* **Work instructions**:
Below are some records. Pull every line that contains the word "FileFunction".

(Working data)

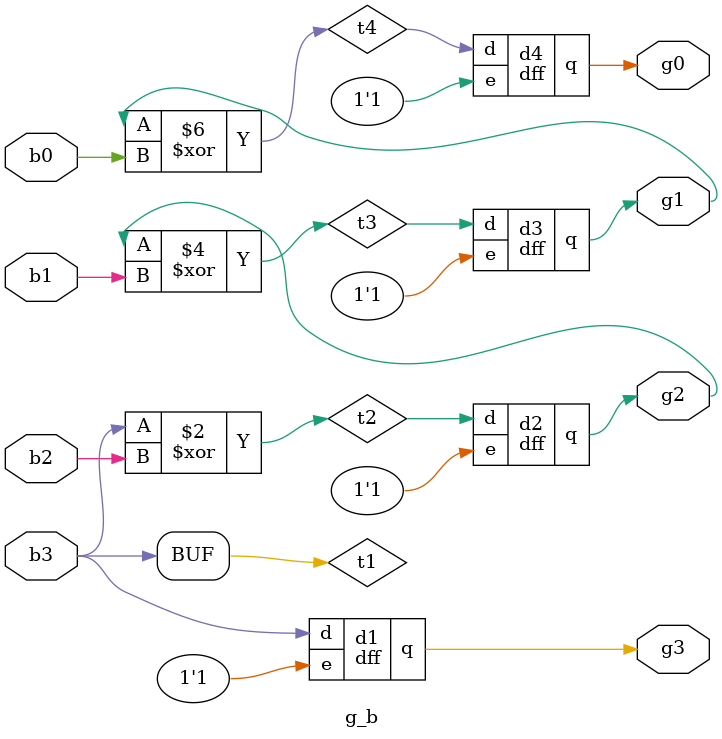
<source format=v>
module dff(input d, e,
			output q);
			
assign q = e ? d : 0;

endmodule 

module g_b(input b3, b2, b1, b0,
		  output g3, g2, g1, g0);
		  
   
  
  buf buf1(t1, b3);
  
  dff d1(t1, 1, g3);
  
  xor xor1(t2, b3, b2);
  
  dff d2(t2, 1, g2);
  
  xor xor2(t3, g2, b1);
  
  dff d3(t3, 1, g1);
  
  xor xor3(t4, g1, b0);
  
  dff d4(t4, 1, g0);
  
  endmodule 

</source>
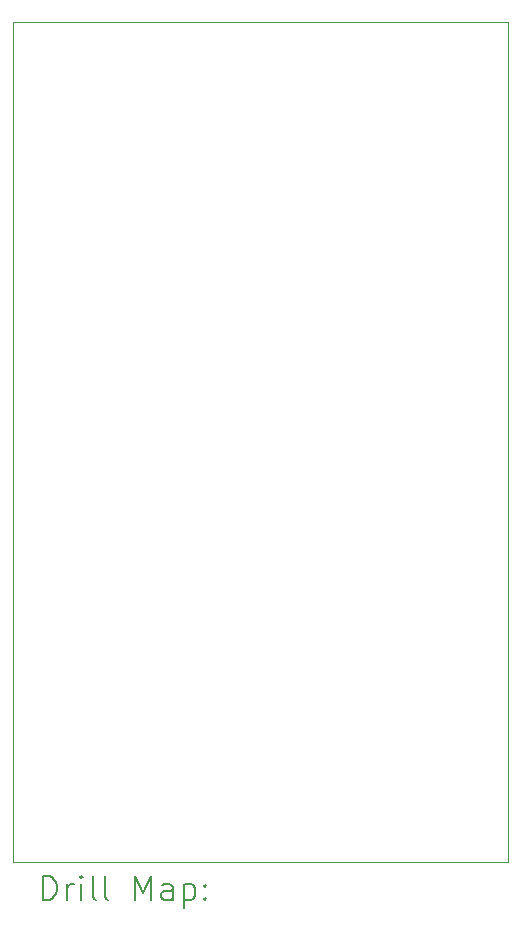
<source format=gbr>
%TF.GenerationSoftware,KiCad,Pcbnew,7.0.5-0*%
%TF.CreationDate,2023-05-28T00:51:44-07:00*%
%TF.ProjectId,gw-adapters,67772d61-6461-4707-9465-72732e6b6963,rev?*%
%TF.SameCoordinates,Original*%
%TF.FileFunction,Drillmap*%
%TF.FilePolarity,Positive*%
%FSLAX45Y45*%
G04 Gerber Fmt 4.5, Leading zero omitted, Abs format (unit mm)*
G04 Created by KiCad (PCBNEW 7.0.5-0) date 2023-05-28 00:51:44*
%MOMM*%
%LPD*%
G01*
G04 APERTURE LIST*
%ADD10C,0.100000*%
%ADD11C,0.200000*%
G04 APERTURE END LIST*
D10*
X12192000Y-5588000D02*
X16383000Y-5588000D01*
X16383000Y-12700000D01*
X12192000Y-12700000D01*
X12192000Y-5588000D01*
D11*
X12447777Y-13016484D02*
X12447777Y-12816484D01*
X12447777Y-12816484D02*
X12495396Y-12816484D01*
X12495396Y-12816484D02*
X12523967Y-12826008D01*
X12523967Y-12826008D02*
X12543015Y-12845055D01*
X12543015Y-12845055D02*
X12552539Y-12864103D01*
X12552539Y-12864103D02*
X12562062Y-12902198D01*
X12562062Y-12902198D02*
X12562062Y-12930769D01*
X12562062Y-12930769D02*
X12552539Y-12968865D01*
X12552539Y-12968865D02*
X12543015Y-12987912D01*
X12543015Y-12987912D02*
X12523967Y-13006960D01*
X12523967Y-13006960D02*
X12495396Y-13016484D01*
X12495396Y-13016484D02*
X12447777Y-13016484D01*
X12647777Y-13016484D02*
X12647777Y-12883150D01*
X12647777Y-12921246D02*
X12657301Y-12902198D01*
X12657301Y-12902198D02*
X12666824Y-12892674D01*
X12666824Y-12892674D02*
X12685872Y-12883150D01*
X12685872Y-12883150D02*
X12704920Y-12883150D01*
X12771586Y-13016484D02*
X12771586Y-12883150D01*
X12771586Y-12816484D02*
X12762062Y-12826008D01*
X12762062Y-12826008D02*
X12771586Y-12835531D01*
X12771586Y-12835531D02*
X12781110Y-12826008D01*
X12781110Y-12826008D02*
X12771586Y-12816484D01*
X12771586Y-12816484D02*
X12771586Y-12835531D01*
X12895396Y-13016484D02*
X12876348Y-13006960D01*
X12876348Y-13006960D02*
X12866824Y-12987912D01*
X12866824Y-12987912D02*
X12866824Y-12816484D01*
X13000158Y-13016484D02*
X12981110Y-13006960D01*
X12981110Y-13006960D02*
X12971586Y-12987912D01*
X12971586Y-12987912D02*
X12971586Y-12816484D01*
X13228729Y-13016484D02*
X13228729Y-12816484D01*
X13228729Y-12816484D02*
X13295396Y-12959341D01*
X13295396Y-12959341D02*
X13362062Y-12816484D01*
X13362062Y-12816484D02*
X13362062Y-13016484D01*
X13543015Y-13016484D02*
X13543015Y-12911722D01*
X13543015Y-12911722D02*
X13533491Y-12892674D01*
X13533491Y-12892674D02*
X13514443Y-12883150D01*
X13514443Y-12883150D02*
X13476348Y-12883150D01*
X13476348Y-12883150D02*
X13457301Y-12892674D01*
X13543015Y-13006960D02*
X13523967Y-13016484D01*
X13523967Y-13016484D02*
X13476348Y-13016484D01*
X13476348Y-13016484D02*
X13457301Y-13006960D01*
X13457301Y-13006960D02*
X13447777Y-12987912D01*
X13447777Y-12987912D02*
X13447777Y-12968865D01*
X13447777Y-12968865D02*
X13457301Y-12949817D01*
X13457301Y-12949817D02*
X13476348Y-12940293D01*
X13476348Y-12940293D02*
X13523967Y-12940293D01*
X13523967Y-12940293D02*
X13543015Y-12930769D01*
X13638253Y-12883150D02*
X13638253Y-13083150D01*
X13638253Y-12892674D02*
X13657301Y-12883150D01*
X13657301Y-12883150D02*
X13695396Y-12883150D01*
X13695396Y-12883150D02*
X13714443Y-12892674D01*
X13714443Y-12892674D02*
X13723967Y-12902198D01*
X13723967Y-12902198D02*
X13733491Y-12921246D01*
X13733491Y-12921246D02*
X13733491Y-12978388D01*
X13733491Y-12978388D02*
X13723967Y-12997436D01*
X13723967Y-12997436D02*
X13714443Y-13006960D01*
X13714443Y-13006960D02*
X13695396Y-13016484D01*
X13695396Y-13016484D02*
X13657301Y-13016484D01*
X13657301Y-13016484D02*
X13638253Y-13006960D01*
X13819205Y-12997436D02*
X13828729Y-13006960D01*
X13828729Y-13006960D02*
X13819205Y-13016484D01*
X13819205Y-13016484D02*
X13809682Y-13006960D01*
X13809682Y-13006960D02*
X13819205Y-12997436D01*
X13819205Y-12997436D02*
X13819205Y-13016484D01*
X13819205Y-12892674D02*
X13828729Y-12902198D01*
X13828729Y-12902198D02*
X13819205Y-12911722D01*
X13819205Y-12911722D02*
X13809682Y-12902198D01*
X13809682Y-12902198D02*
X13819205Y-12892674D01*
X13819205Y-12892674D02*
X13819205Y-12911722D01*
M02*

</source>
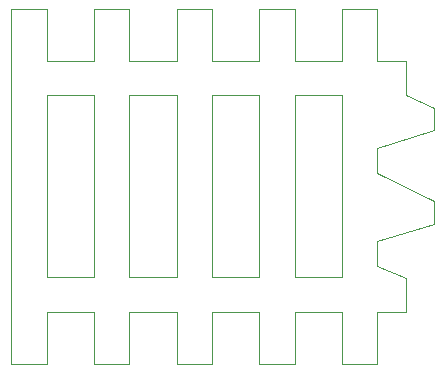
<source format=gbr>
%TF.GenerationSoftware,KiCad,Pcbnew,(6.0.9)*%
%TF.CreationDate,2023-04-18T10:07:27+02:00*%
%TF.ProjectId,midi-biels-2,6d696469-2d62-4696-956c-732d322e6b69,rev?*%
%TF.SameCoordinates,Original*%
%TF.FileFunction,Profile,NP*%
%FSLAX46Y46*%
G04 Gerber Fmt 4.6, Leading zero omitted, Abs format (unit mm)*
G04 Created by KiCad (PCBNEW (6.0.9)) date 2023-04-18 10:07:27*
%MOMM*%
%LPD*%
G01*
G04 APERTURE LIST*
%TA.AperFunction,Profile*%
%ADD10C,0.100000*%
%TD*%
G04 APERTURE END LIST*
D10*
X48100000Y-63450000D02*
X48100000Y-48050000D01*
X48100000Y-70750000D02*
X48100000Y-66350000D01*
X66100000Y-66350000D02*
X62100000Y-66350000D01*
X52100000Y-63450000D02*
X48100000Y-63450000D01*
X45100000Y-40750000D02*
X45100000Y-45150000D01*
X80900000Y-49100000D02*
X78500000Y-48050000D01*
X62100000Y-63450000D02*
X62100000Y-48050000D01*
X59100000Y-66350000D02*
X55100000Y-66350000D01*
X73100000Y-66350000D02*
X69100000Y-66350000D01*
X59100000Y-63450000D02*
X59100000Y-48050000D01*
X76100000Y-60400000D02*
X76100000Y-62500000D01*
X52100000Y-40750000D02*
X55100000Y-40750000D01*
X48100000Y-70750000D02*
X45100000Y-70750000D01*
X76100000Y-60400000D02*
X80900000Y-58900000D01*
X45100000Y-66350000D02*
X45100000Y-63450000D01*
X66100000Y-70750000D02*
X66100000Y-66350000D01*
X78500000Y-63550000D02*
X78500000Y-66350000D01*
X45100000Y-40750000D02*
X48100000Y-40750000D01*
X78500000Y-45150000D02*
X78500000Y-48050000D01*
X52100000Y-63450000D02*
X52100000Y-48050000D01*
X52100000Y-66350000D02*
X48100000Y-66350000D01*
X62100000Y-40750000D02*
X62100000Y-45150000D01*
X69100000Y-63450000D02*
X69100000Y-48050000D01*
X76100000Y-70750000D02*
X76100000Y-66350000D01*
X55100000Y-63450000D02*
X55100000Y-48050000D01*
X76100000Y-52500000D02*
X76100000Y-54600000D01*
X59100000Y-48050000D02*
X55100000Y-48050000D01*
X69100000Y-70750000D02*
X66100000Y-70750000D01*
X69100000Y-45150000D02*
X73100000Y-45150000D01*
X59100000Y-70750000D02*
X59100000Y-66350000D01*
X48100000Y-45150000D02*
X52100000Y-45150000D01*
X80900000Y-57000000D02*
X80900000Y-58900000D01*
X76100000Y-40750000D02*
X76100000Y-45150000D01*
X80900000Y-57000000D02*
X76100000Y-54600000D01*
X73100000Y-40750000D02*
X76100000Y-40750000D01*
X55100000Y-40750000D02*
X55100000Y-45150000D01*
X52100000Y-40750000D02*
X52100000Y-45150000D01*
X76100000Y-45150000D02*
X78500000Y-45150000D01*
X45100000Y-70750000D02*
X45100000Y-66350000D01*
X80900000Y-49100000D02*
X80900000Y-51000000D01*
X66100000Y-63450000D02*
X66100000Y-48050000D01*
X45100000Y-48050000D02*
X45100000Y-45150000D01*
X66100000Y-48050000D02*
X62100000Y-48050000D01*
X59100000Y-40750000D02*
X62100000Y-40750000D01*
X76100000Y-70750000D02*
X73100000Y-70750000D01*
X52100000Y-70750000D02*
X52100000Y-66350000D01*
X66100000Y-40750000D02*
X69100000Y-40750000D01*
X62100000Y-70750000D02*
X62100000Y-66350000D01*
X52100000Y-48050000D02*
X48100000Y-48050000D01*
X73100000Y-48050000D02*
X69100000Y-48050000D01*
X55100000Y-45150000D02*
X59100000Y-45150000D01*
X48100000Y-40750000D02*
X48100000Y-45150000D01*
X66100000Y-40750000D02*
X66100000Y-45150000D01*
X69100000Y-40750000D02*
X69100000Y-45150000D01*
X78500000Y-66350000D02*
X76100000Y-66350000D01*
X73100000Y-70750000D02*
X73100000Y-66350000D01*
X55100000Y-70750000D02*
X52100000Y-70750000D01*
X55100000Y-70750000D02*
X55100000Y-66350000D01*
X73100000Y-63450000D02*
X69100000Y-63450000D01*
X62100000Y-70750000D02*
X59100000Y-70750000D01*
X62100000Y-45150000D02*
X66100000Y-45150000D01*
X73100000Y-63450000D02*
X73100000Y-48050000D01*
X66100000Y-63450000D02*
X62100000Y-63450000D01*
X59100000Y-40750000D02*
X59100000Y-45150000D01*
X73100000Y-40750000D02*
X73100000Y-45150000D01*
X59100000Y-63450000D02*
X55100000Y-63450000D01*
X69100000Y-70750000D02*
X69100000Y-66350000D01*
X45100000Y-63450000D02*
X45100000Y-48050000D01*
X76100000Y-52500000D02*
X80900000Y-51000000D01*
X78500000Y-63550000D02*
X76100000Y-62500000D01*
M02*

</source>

(End Working data)

* **Result**:
%TF.FileFunction,Drillmap*%
%TF.FileFunction,Profile,NP*%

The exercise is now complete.